Child Luring is a hybrid offence, meaning the Crown may elect how to proceed which will affect the maximum sentencing range available to the Court when sentencing the accused. In more serious cases, the Crown will elect to proceed by indictment, the accused will be liable to a maximum of fourteen years’ imprisonment and a minimum of one-year imprisonment. In less serious cases the Crown will proceed by summary election and the accused will face a maximum of six months’ imprisonment and/or a $5,000 fine.
Due to the vigorous way child luring cases are prosecuted in Brampton and all over Canada, Crowns are reluctant to make favourable plea deals with defendants. As a result, it is important to hire experienced legal counsel as soon as possible to negotiate the best possible deal. If you have been charged with child luring, our Firm can assist you in attaining the best possible results in your case.
What is a Luring Charge?
An individual has committed the offence of child luring when they use a computer or telecommunications device to communicate with an individual under the age of sixteen for the purpose of facilitating the commission of an enumerated sexual offence.
What is Internet Luring?
Internet luring is the most common way offenders attempt to lure children and is also the most common way individuals get caught for child luring. Across Ontario, various police forces employ an Internet Child Exploitation unit. This purpose of this unit is to track online predators, gather evidence on them and eventually arrest and prosecute them.

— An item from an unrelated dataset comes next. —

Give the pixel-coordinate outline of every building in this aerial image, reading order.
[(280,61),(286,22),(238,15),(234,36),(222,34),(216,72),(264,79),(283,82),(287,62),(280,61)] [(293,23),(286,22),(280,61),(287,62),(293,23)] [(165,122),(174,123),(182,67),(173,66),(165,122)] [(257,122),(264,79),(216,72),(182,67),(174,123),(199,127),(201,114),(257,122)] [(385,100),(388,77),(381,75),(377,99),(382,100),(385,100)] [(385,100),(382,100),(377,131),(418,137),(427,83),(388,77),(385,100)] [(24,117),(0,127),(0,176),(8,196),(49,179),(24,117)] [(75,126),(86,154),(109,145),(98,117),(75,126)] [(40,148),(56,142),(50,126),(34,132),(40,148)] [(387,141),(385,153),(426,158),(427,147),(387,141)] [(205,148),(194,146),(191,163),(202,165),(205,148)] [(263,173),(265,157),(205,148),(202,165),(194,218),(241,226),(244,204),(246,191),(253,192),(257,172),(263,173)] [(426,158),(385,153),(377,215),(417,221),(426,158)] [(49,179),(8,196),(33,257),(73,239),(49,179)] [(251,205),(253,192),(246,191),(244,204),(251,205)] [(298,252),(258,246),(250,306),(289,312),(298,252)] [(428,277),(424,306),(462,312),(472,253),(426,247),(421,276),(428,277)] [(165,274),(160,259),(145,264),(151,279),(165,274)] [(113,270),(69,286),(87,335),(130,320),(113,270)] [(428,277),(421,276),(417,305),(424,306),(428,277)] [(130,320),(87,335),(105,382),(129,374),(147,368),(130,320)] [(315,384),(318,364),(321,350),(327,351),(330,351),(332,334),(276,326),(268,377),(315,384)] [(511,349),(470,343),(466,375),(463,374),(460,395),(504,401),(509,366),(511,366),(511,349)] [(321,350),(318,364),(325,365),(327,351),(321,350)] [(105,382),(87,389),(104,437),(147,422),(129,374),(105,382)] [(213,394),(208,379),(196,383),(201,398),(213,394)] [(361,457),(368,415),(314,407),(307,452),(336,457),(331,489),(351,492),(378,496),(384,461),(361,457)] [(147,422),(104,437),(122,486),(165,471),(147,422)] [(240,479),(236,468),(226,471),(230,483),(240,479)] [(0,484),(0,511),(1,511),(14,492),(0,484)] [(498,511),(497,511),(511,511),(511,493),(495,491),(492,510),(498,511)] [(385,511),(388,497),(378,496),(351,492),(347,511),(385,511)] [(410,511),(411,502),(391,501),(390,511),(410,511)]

What is the Punishment for Luring?
Child luring is considered a hybrid offence, meaning the Crown has significant discretion regarding the maximum penalty that may be imposed on the accused upon conviction. In more serious cases where the Crown proceeds by indictment, the accused will face a maximum of fourteen years’ imprisonment. In more minor cases where the Crown proceeds summarily, the accused will be liable to a maximum of eighteen months’ imprisonment and/or a $5,000 fine. Even first-time offenders are often sentenced to one to two years’ incarceration upon conviction for child luring.
How to Drop Luring Charges?
In Ontario, sexually based offences involving children are dealt with very seriously. In some cases, where all of the communications were done online, an accused may be able to argue that the Crown has not proved identity, and that they are not he individual who has been communicating with the minor online. In other situations, the defendant may be able to successfully challenge the warrants used to search their electronic devices or gather other incriminating evidence.

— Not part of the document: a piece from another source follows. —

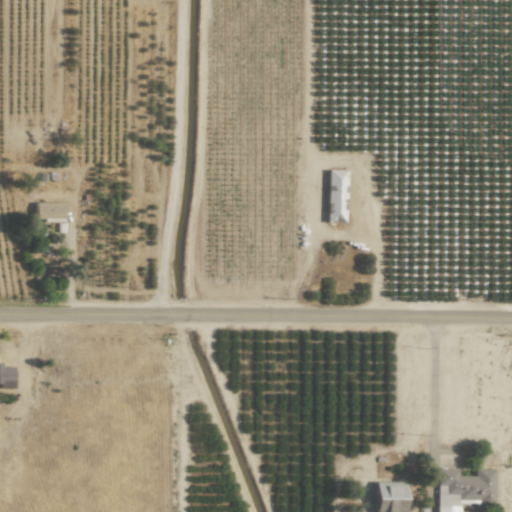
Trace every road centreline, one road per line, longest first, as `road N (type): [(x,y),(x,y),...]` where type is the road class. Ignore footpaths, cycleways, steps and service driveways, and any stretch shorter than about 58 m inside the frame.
road 1 (tertiary): [(0,322),(511,324)]
road 2 (residential): [(166,0),(169,323)]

What Other Charges are Relevant to Child Luring?
It is quite common for an individual who has been charged with child luring to also be charged with other sexual offences against children including child pornography and making sexually explicit materials available to a child. Even a brief online interaction between an adult and a minor can lead to a number of serious charges being laid against the adult.
What is the Sex Offender Information Registration Act (SOIRA)?

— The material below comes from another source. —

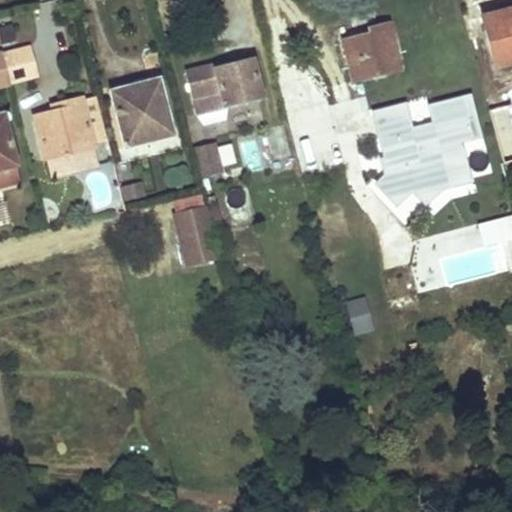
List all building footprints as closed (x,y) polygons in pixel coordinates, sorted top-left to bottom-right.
[(484,31),(495,68),(511,62),(511,11),(496,16),(500,27),(484,31)] [(366,35),(340,42),(350,81),(397,69),(385,24),(365,30),(366,35)] [(26,47),(0,53),(0,58),(7,85),(29,79),(25,65),(30,64),(26,47)] [(188,82),(197,113),(257,98),(248,62),(216,69),(218,74),(188,82)] [(33,78),(30,64),(25,65),(29,79),(33,78)] [(169,136),(154,80),(107,92),(121,148),(169,136)] [(104,139),(93,96),(80,99),(92,143),(104,139)] [(463,170),(458,148),(450,150),(448,144),(468,139),(464,121),(472,119),(467,97),(427,107),(432,127),(409,132),(404,113),(402,105),(370,114),(381,160),(383,167),(379,168),(382,178),(374,186),(392,204),(409,187),(422,200),(437,186),(439,176),(463,170)] [(59,110),(32,116),(43,159),(48,159),(53,176),(93,165),(89,148),(93,147),(92,143),(80,99),(57,105),(59,110)] [(432,127),(427,107),(404,113),(409,132),(432,127)] [(511,107),(487,113),(502,164),(511,161),(511,107)] [(0,187),(15,184),(0,125),(0,187)] [(282,127),(262,132),(273,175),(294,170),(282,127)] [(304,156),(327,152),(325,139),(302,143),(304,156)] [(212,143),(193,148),(199,178),(219,172),(212,143)] [(232,145),(218,148),(223,166),(236,162),(232,145)] [(466,179),(463,170),(439,176),(437,186),(466,179)] [(377,218),(359,199),(357,202),(351,196),(349,187),(341,189),(338,189),(335,176),(321,180),(332,225),(345,222),(348,234),(365,230),(377,218)] [(142,182),(123,188),(126,201),(145,195),(142,182)] [(67,222),(60,192),(40,196),(47,226),(67,222)] [(212,240),(204,212),(171,221),(184,269),(217,260),(212,240)] [(348,234),(345,222),(332,225),(335,237),(348,234)] [(365,310),(348,314),(351,326),(368,321),(365,310)]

The Sex Offender Information Registration Act is Canada’s federal sex offender registry. Those who have been convicted of child luring will be required, on a mandatory basis, to register as a sex offender for a minimum of ten years. An individual convicted of child luring will also be required to submit a sample of their DNA to the police to be kept on file, and to avoid having direct contact with children for a period of time as prescribed by the Court.
How to Bail Someone out for Child Luring?
Due to the serious nature of child luring charges, almost all individuals who have been charged with such an offence will be held for a bail hearing. During the bail hearing, the Court will hear submissions from both the Crown and the accused regarding whether or not the accused should be released from custody pending trial. In many cases, the accused will be required to have a surety sign for their release. The surety must monitor the accused while they are in the community to ensure they attend court, do not breach their release conditions and do not re-offend. The conditions of release can last for years, and the surety will be responsible for the accused for the duration.